The latest polling suggests California is closer to having a DeSantis-like governor than anyone thought. And those Florida comparisons — with anti-recall proponents begging voters not to “DeSantis my California” — are escalating as the Delta variant surges and the Sept. 14 election looms. Ballots have already been mailed to California voters.
“Your daily reminder that on September 14th the Republican party is trying to drive CA off the same cliff as Florida and Texas,” Newsom said in a recent tweet, urging people to vote. “They want to pretend COVID doesn't exist. Reverse the progress we've made on vaccines. Ban masking. And put partisan games over people's lives.”
Thousands of miles away, hugged by a different ocean, home to a different Disney theme park and dominated by a different political party, Florida has become a primary talking point in the debate over California’s future. While a state rivalry is nothing new — California Democrats used to be singularly obsessed with Texas — the Florida juxtapositions have escalated in the recall debate from both sides.
As DeSantis was threatening to withhold funding from schools that implement mask mandates against his wishes, Newsom was set to unveil the strictest teacher vaccine requirements in the country, having already implemented school mask policies in California.
“I know this is not a political press conference, but I cannot miss the opportunity to say that if Californians do not participate in the special election coming up, this could be our fate as well,” Oakland Mayor Libby Schaaf said this month at Newsom’s announcement about new school rules, nodding to Florida directives.
At a recall debate hosted at the Richard Nixon Library & Museum in Yorba Linda, GOP contenders lavished praise on Florida.
“What we need to do is look at what other states have done. I mean, I compare California to Florida. I have two nephews that live in Orlando, they were able to go to school the whole time in front of a teacher. Kids in California were not given that privilege by Gov. Newsom,” Republican John Cox said, calling Newsom’s pandemic response and prolonged campus closures “an absolute disaster.”
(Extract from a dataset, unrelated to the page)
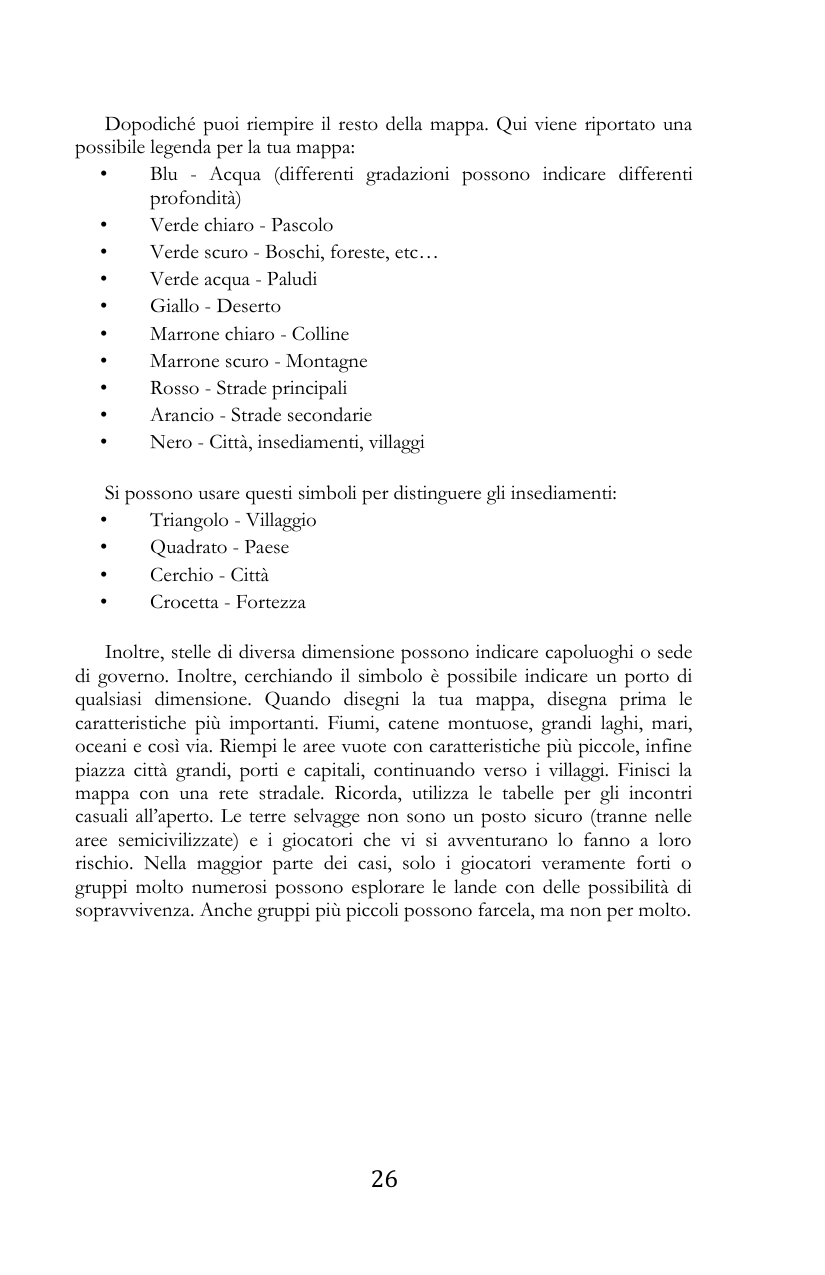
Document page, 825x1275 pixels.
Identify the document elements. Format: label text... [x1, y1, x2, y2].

It’s not really about Florida, though. It’s about who the state, and its political leaders, remind California of.
“Florida has become a proxy for Trumpism,” said Kim Nalder, director of the Project for an Informed Electorate at California State University, Sacramento, pointing out that Florida is home to Mar-a-Lago and embattled Rep. Matt Gaetz (R-Fla.) “California Democrats can use Florida as shorthand for Trumpism at the state level. Republicans can do the same, and to their base, that's a positive. It's a way to say the T-word without literally saying it.”
Two states can play at this game, however.
DeSantis spokesperson Christina Pushaw recently railed against Newsom’s pandemic directives even though California’s coronavirus rate remains below Florida's.
“CA lockdowns have destroyed small businesses, decimated the middle class & kept kids out of school for going on 2 years,” Pushaw said in a tweet. “Grateful to be in Florida now.”
Politically, some recall candidates would certainly fit better in Florida. And some Californians, frustrated from lockdowns, school closures and a Democratic supermajority in the Legislature, would rather have Florida politicians.
Like DeSantis, top GOP recall candidate Larry Elder has echoed far-right talking points, slamming everything from abortion to critical race theory and painting Covid-19 restrictions as government overreach.
That could work for Elder’s base. But it could also work for Newsom, whose campaign has labeled the recall effort as a MAGA initiative, pointing fingers at DeSantis-led Florida as a sort of alternative universe.
“Republicans here also look to California-style regulations as a foil for any number of things they're trying to get done,” said Steve Schale, a Democratic political strategist in Tallahassee who worked on former President Barack Obama’s Florida campaign. “A lot of it is just playing the game and is a fun-spirited rivalry, but the reality is we’ve gotten into such a place where everything is just a binary choice. For Newsom, turning the mirror back on redder states is a pretty smart strategy.”
Hoover Institution fellow Bill Whalen, who advised former California Republican Gov. Pete Wilson, said that no comparisons will help some voters turn away from checking “yes” on recall ballots next month. Newsom's biggest enemy isn't DeSantis or Elder, Whalen said.
“If Gavin Newsom is recalled, it won’t be because he wasn’t DeSantis enough, it will be because he is too Gavin-like,” Whalen said. “We seem to see this as a governor versus a field of opponents, but really it's the governor versus himself.”